For Day 2: (Uryuu) undercover

"But the gods had gone away, and the ritual of the religion continued senselessly, uselessly." – from the Ray Bradbury short story "There Will Come Soft Rains." / Uryuu introspection, set during his infiltration. (No warnings beyond pretentiousness and a bit of a power-high. The inside of Uryuu's head is a weird, weird place.)


Uryuu has found that he can, in fact, grow utterly sick of the color white. White means clean fabric, white means spilled milk, white means breathing in the cold air.

(These statements, as presented, cannot be true and factual: White is all colors of light, emitted or reflected, or else it is no color at all.)

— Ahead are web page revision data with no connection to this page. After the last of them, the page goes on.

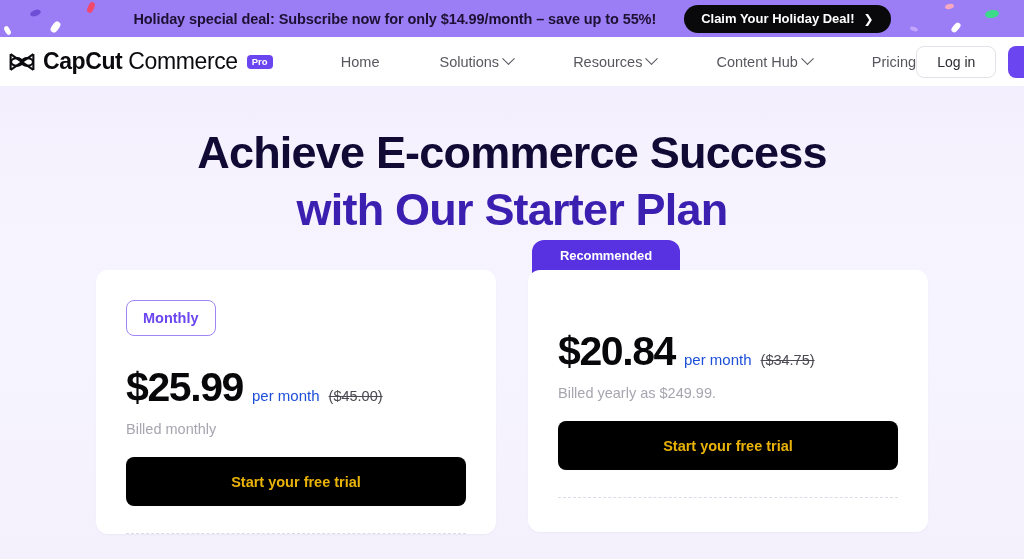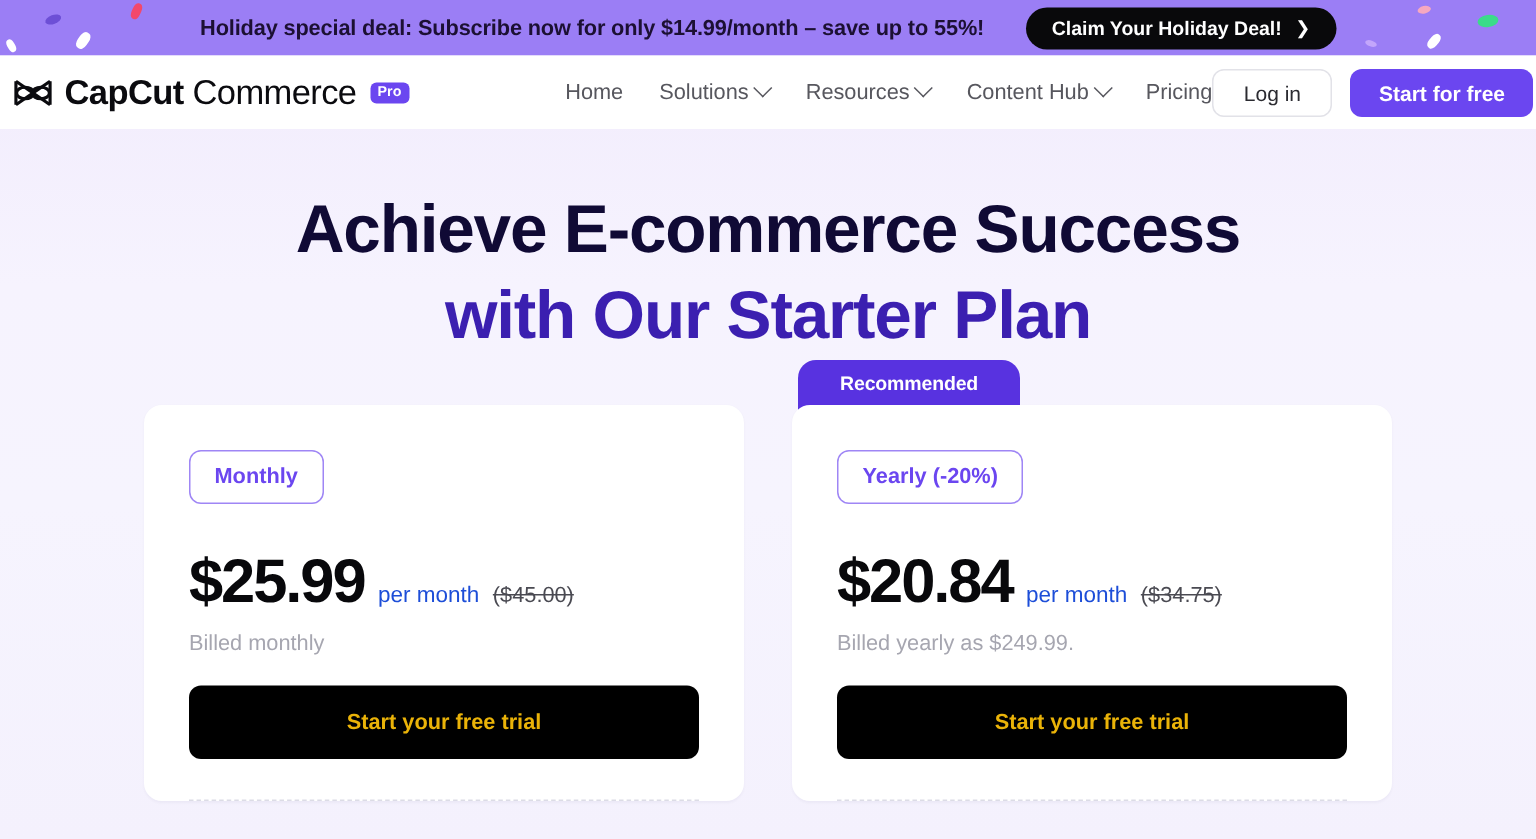--- a/index.html
+++ b/index.html
@@ -118,22 +118,22 @@
     border-radius: 4px;
     padding: 2px 5px 2.5px;
     letter-spacing: 0.1px;
     line-height: 1;
     margin-left: 2px;
   }
 
   .nav-links {
     display: flex;
     align-items: center;
-    gap: 24px;
-    margin-left: 104px;
+    gap: 60px;
+    margin-left: 68px;
   }
   .nav-link {
     font-size: 14.5px;
     color: #57575e;
     display: inline-flex;
     align-items: center;
     gap: 5px;
     cursor: pointer;
     white-space: nowrap;
   }
@@ -374,21 +374,20 @@
         </div>
         <div class="billed-note">Billed monthly</div>
         <button class="trial-btn">Start your free trial</button>
         <div class="divider"></div>
       </div>
     </div>
 
     <div class="card-wrap">
       <div class="rec-badge">Recommended</div>
       <div class="card">
-        <span class="term-pill">Yearly (-20%)</span>
         <div class="price-row">
           <span class="price-main">$20.84</span>
           <span class="price-unit">per month</span>
           <span class="price-old">($34.75)</span>
         </div>
         <div class="billed-note">Billed yearly as $249.99.</div>
         <button class="trial-btn">Start your free trial</button>
         <div class="divider"></div>
       </div>
     </div>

Despite its continued existence in the shadows beneath Soul Society, the Schatten Bereich is constructed entirely of shades of white – if whiteness has shades, if at all. White, like the walls of Seireitei; the chalky sand and the cracked-bone trees of Hueco Mundo; and now, the labyrinthine halls of the Silbern. It's as though its builders believed that as long as every corner is kept perpetually scrubbed-clean, that this erases every drop of blood (innocent or not) that has seeped into the neatly-cut stones and mortared them together.

Yes... Uryuu has learned that he can, in fact, grow utterly sick of the quality of white.

If only this sky was not an unpainted ceiling – was not only the earth of Soul Society, hollowed out from below – (There is a clear parallel to be made to that hellishly-cramped Forest of Menos; to the Hollows' world itself, with separate-yet-linked mirage-cities of old-bone caves below and white-stone towers above.) – if only this place had any truth to it at all, then maybe that too-pure white would allow itself a tint of black. Then soft rains could come, bearing the weight of a blinding summer storm behind them, and wash all this unbearable and unforgiving whiteness away.

Uryuu treads carefully in the pristine stone halls of the Silbern. No matter how the lack of color burns his eyes, he must not raise a hand against it. Not yet.

He sews curtains to cover the blank walls of his rooms, to cut the unforgiving light.

Perhaps if the color of the sky – the Earth's sky, the true sky, the sky that is light diffusing into the celestial void – existed here, or anywhere, outside of his too-fallible memories – perhaps then he might remember how it felt to breathe. To breathe in air, without rot.

Wishing will not bring rain. Prayer is a waste of breath. No-

If he ever wants to see the blue (true) sky again, he must break this false heaven open with his own two hands. He will, the moment he can – the very instant he sees his chance to kill this madman of a self-declared king – with his own power. It's all he needs.